* Problem requirements:
Extract the text of every entry below, reproducing each line without change.
• • • • • • •
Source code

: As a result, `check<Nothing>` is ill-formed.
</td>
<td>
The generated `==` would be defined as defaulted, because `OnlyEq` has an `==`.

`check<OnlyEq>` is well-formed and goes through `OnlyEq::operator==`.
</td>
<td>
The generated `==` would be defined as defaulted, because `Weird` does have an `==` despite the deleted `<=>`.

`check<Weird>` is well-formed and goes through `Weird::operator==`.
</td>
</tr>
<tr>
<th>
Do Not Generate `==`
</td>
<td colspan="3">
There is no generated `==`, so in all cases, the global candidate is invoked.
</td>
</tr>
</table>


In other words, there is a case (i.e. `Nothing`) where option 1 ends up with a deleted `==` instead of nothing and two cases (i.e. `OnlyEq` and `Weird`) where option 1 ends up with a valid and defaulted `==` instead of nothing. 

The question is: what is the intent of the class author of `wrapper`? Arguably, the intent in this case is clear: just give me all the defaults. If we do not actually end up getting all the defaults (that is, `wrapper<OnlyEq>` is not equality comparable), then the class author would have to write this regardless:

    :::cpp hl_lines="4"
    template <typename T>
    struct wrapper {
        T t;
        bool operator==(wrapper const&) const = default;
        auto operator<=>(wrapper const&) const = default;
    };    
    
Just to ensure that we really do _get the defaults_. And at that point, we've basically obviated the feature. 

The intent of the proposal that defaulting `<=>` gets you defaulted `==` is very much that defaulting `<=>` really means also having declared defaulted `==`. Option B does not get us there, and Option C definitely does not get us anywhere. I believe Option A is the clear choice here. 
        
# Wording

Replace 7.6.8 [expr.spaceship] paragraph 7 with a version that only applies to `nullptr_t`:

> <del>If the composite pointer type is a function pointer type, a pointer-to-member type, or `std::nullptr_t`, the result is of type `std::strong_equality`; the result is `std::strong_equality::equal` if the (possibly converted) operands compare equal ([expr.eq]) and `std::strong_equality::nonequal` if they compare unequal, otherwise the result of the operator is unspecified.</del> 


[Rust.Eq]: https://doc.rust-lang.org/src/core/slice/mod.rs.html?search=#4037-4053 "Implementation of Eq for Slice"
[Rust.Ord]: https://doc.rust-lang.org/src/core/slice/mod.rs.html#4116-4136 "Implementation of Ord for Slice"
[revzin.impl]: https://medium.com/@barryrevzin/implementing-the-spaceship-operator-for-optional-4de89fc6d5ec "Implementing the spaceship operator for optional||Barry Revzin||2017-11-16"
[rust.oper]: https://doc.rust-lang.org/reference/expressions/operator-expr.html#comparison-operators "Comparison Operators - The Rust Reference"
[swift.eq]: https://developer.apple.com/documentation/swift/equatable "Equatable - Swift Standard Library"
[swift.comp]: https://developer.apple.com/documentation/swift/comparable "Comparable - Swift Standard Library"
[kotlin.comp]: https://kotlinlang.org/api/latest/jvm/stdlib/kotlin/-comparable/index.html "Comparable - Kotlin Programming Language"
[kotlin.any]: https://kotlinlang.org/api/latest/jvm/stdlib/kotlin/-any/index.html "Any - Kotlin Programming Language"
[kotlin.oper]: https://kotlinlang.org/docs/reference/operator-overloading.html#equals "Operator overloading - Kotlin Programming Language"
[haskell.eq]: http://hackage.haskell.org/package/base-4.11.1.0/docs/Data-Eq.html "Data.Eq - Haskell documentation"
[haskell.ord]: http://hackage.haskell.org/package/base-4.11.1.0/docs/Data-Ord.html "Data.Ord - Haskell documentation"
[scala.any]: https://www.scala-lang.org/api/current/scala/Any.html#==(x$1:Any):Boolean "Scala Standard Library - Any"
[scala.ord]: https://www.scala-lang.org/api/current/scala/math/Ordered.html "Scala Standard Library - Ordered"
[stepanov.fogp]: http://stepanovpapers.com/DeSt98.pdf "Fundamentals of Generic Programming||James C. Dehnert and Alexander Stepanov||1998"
• • • • • • •
* Task response:
Source code

: As a result, `check<Nothing>` is ill-formed.
</td>
<td>
The generated `==` would be defined as defaulted, because `OnlyEq` has an `==`.

`check<OnlyEq>` is well-formed and goes through `OnlyEq::operator==`.
</td>
<td>
The generated `==` would be defined as defaulted, because `Weird` does have an `==` despite the deleted `<=>`.

`check<Weird>` is well-formed and goes through `Weird::operator==`.
</td>
</tr>
<tr>
<th>
Do Not Generate `==`
</td>
<td colspan="3">
There is no generated `==`, so in all cases, the global candidate is invoked.
</td>
</tr>
</table>


In other words, there is a case (i.e. `Nothing`) where option 1 ends up with a deleted `==` instead of nothing and two cases (i.e. `OnlyEq` and `Weird`) where option 1 ends up with a valid and defaulted `==` instead of nothing. 

The question is: what is the intent of the class author of `wrapper`? Arguably, the intent in this case is clear: just give me all the defaults. If we do not actually end up getting all the defaults (that is, `wrapper<OnlyEq>` is not equality comparable), then the class author would have to write this regardless:

    :::cpp hl_lines="4"
    template <typename T>
    struct wrapper {
        T t;
        bool operator==(wrapper const&) const = default;
        auto operator<=>(wrapper const&) const = default;
    };    
    
Just to ensure that we really do _get the defaults_. And at that point, we've basically obviated the feature. 

The intent of the proposal that defaulting `<=>` gets you defaulted `==` is very much that defaulting `<=>` really means also having declared defaulted `==`. Option B does not get us there, and Option C definitely does not get us anywhere. I believe Option A is the clear choice here. 
        
# Wording

Replace 7.6.8 [expr.spaceship] paragraph 7 with a version that only applies to `nullptr_t`:

> <del>If the composite pointer type is a function pointer type, a pointer-to-member type, or `std::nullptr_t`, the result is of type `std::strong_equality`; the result is `std::strong_equality::equal` if the (possibly converted) operands compare equal ([expr.eq]) and `std::strong_equality::nonequal` if they compare unequal, otherwise the result of the operator is unspecified.</del> 


[Rust.Eq]: https://doc.rust-lang.org/src/core/slice/mod.rs.html?search=#4037-4053 "Implementation of Eq for Slice"
[Rust.Ord]: https://doc.rust-lang.org/src/core/slice/mod.rs.html#4116-4136 "Implementation of Ord for Slice"
[revzin.impl]: https://medium.com/@barryrevzin/implementing-the-spaceship-operator-for-optional-4de89fc6d5ec "Implementing the spaceship operator for optional||Barry Revzin||2017-11-16"
[rust.oper]: https://doc.rust-lang.org/reference/expressions/operator-expr.html#comparison-operators "Comparison Operators - The Rust Reference"
[swift.eq]: https://developer.apple.com/documentation/swift/equatable "Equatable - Swift Standard Library"
[swift.comp]: https://developer.apple.com/documentation/swift/comparable "Comparable - Swift Standard Library"
[kotlin.comp]: https://kotlinlang.org/api/latest/jvm/stdlib/kotlin/-comparable/index.html "Comparable - Kotlin Programming Language"
[kotlin.any]: https://kotlinlang.org/api/latest/jvm/stdlib/kotlin/-any/index.html "Any - Kotlin Programming Language"
[kotlin.oper]: https://kotlinlang.org/docs/reference/operator-overloading.html#equals "Operator overloading - Kotlin Programming Language"
[haskell.eq]: http://hackage.haskell.org/package/base-4.11.1.0/docs/Data-Eq.html "Data.Eq - Haskell documentation"
[haskell.ord]: http://hackage.haskell.org/package/base-4.11.1.0/docs/Data-Ord.html "Data.Ord - Haskell documentation"
[scala.any]: https://www.scala-lang.org/api/current/scala/Any.html#==(x$1:Any):Boolean "Scala Standard Library - Any"
[scala.ord]: https://www.scala-lang.org/api/current/scala/math/Ordered.html "Scala Standard Library - Ordered"
[stepanov.fogp]: http://stepanovpapers.com/DeSt98.pdf "Fundamentals of Generic Programming||James C. Dehnert and Alexander Stepanov||1998"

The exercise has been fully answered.